Print every line of the records below unchanged, character for character.

—————

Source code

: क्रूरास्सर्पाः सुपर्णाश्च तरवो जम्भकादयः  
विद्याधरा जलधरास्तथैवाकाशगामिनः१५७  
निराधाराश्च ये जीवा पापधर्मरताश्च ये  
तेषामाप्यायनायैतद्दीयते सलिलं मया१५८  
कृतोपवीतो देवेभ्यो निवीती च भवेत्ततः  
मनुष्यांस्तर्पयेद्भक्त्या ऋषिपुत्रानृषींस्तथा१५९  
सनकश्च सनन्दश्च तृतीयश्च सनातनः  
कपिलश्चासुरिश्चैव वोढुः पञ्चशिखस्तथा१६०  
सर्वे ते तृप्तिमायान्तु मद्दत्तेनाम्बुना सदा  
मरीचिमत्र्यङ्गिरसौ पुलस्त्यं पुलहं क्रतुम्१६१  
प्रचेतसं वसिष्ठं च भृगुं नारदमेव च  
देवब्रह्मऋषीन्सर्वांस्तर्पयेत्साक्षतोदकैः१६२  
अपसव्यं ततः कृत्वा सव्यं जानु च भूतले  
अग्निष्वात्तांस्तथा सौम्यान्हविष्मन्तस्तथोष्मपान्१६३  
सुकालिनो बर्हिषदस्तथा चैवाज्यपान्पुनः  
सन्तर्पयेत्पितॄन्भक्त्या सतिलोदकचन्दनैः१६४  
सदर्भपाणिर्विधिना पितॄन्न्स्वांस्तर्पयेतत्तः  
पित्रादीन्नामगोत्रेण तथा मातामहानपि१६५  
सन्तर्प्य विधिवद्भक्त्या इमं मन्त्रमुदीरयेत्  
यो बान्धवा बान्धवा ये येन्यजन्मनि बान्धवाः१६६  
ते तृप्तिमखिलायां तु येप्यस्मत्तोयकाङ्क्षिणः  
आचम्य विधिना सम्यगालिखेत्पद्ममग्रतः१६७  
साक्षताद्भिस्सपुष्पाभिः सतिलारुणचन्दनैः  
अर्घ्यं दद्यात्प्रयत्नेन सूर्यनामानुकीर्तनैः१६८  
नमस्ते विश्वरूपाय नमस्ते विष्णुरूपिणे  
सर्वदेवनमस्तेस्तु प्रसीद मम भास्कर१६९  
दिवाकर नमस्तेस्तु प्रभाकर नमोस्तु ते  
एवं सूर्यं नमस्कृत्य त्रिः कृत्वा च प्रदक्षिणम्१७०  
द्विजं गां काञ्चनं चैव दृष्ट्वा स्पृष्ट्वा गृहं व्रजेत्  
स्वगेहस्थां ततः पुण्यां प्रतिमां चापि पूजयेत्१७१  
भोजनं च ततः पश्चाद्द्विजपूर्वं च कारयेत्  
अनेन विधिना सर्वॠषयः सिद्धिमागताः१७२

—————

ANSWER ▸
Source code

: क्रूरास्सर्पाः सुपर्णाश्च तरवो जम्भकादयः  
विद्याधरा जलधरास्तथैवाकाशगामिनः१५७  
निराधाराश्च ये जीवा पापधर्मरताश्च ये  
तेषामाप्यायनायैतद्दीयते सलिलं मया१५८  
कृतोपवीतो देवेभ्यो निवीती च भवेत्ततः  
मनुष्यांस्तर्पयेद्भक्त्या ऋषिपुत्रानृषींस्तथा१५९  
सनकश्च सनन्दश्च तृतीयश्च सनातनः  
कपिलश्चासुरिश्चैव वोढुः पञ्चशिखस्तथा१६०  
सर्वे ते तृप्तिमायान्तु मद्दत्तेनाम्बुना सदा  
मरीचिमत्र्यङ्गिरसौ पुलस्त्यं पुलहं क्रतुम्१६१  
प्रचेतसं वसिष्ठं च भृगुं नारदमेव च  
देवब्रह्मऋषीन्सर्वांस्तर्पयेत्साक्षतोदकैः१६२  
अपसव्यं ततः कृत्वा सव्यं जानु च भूतले  
अग्निष्वात्तांस्तथा सौम्यान्हविष्मन्तस्तथोष्मपान्१६३  
सुकालिनो बर्हिषदस्तथा चैवाज्यपान्पुनः  
सन्तर्पयेत्पितॄन्भक्त्या सतिलोदकचन्दनैः१६४  
सदर्भपाणिर्विधिना पितॄन्न्स्वांस्तर्पयेतत्तः  
पित्रादीन्नामगोत्रेण तथा मातामहानपि१६५  
सन्तर्प्य विधिवद्भक्त्या इमं मन्त्रमुदीरयेत्  
यो बान्धवा बान्धवा ये येन्यजन्मनि बान्धवाः१६६  
ते तृप्तिमखिलायां तु येप्यस्मत्तोयकाङ्क्षिणः  
आचम्य विधिना सम्यगालिखेत्पद्ममग्रतः१६७  
साक्षताद्भिस्सपुष्पाभिः सतिलारुणचन्दनैः  
अर्घ्यं दद्यात्प्रयत्नेन सूर्यनामानुकीर्तनैः१६८  
नमस्ते विश्वरूपाय नमस्ते विष्णुरूपिणे  
सर्वदेवनमस्तेस्तु प्रसीद मम भास्कर१६९  
दिवाकर नमस्तेस्तु प्रभाकर नमोस्तु ते  
एवं सूर्यं नमस्कृत्य त्रिः कृत्वा च प्रदक्षिणम्१७०  
द्विजं गां काञ्चनं चैव दृष्ट्वा स्पृष्ट्वा गृहं व्रजेत्  
स्वगेहस्थां ततः पुण्यां प्रतिमां चापि पूजयेत्१७१  
भोजनं च ततः पश्चाद्द्विजपूर्वं च कारयेत्  
अनेन विधिना सर्वॠषयः सिद्धिमागताः१७२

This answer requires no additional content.